Un vrai dilemme pour Nicolas Hulot qui devait soit s’accommoder « des petits pas », en sachant qu’après son départ cela pourrait-être pire,  soit rester, et donner le sentiment que, par sa seule présence, le gouvernement était en France ou en Europe, « à la hauteur sur le pire défi que l’humanité n’a jamais rencontré ».
Une décision qu’il qualifie d’honnête et de responsable, ne souhaitant que personne ne récupère et ne fustige le gouvernement  « parce qu’à l’observation, c’est l’ensemble de la société, et je peux m’y mettre également, qui porte nos contradictions. Et de conclure « Mon acte n’est pas un acte de résignation, j’espère qu’il sera un acte de mobilisation qui entrainera derrière un sursaut. »
 
 
En Corse au mois de mai dernier : « L'écologie ça n'est pas de l'idéologie, c'est du simple bons sens»
En déplacement en Corse, en mai dernier, le ministre de la Transition écologique et solidaire Nicolas Hulot était revenu sur la problématique de la gestion des déchets ainsi que sur les grands dossiers liés à la transition énergétique et au respect de la loi littoral.

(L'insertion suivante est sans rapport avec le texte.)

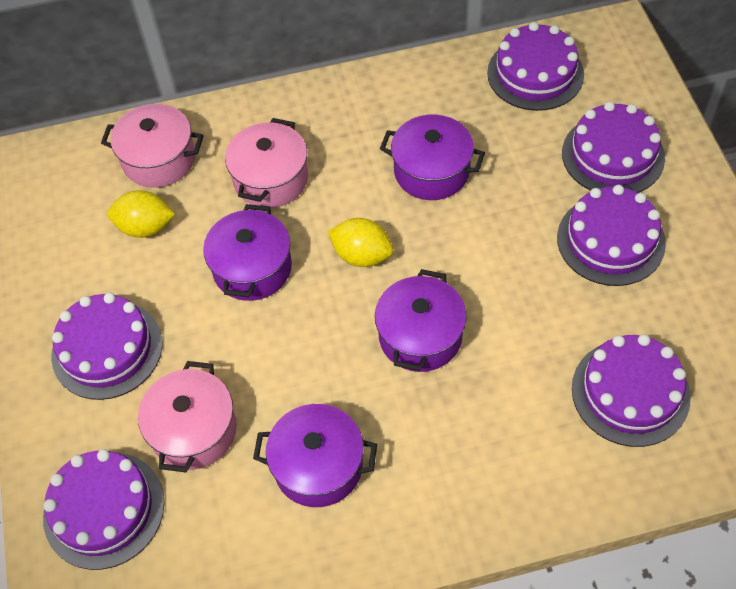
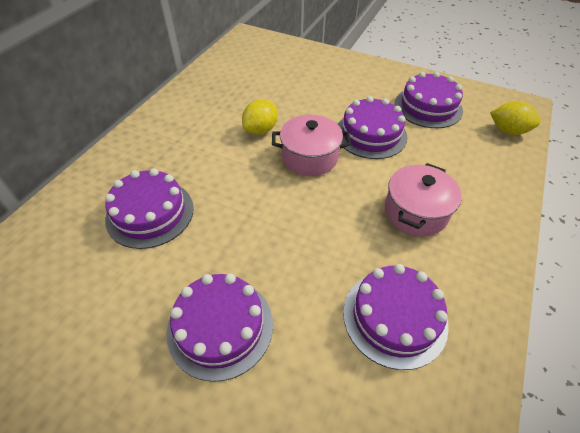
pink pot: 3 -> 2
purple cake: 6 -> 5
purple pot: 4 -> 0

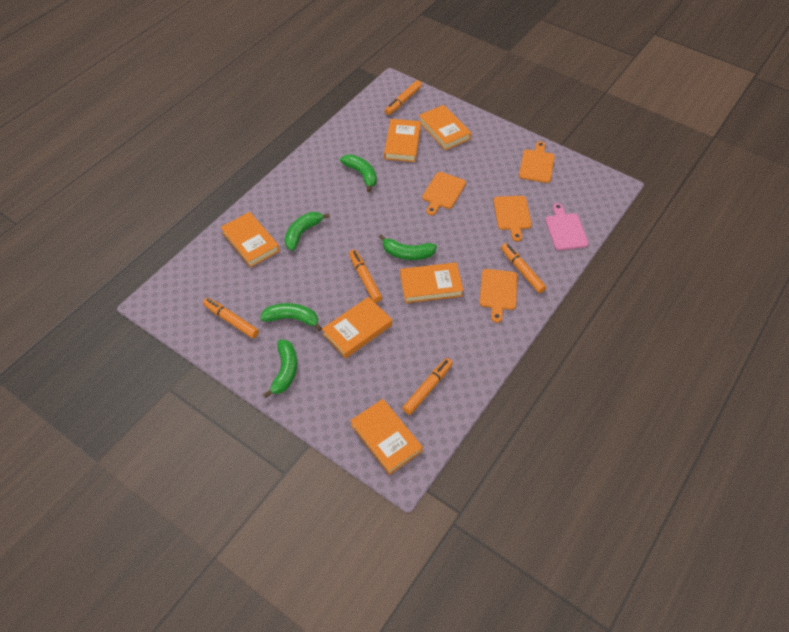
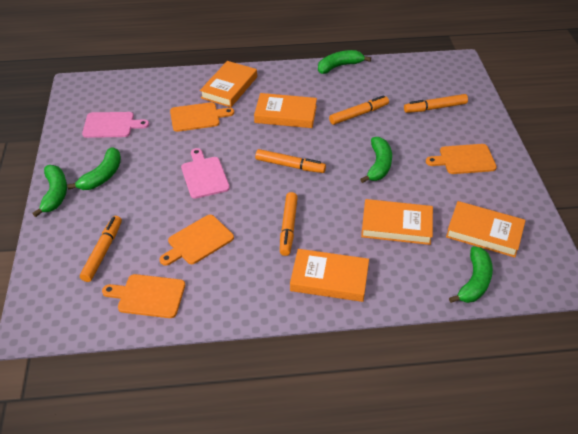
orange book: 6 -> 5
pink cutting board: 1 -> 2

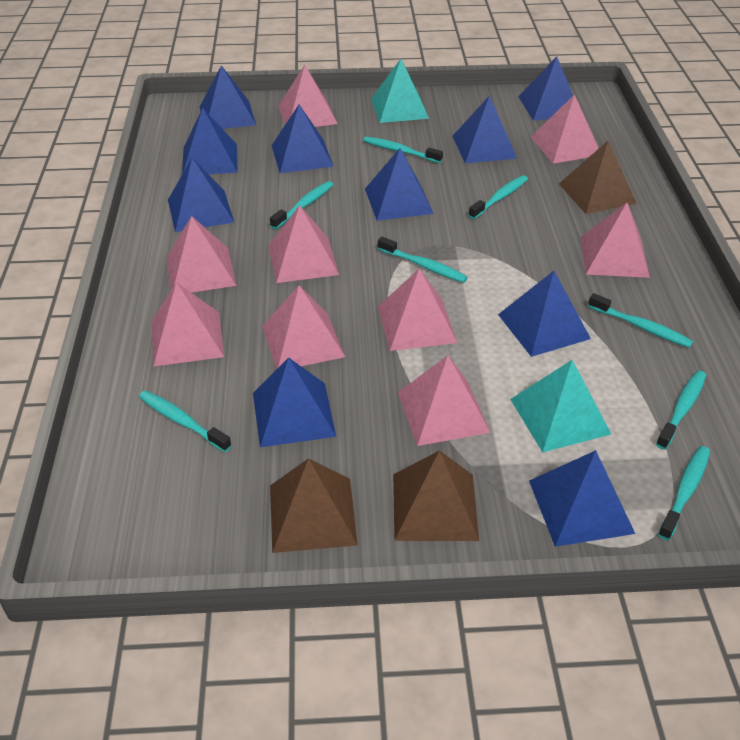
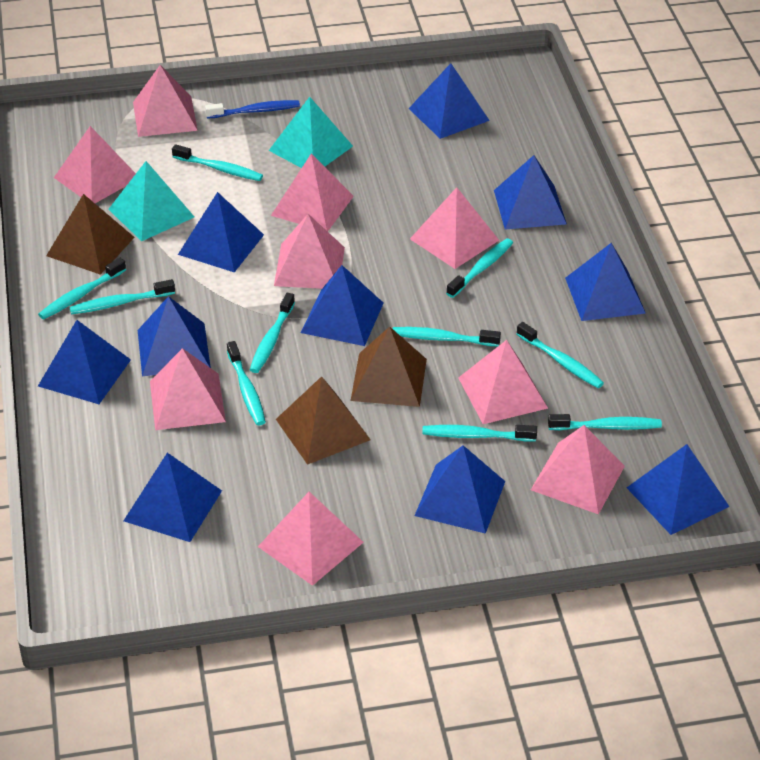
blue toothbrush: 0 -> 1
turquoise toothbrush: 8 -> 10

Il s’était engagé à  veiller à ce qu’elle ne soit ni affaiblie, ni remise en cause, car de son point de vue elle était fondatrice.
 
Tout d’abord à Cozzano dans le haut Taravo, il avait visité les installations de ce « Smart Village » pôle d’expérimentation numérique, dont l’objectif était de faire de la commune un "village intelligent", connecté et durable au cœur même du monde rural. Le projet pensé par l’Université de Corse et le CNRS est en place depuis fin 2017.
 
Puis dans le grand sud il avait inauguré la station d’épuration écologique de Quenza et la station de réutilisation des eaux usées traitées (REUT) de Bonifacio.
 
Pour Nicolas Hulot la Corse avait trois défis à relever : la crise de gestion des déchets qu’elle subit, une pénurie d'eau liée au changement climatique et le déséquilibre entre la préservation du patrimoine et la surfréquentation.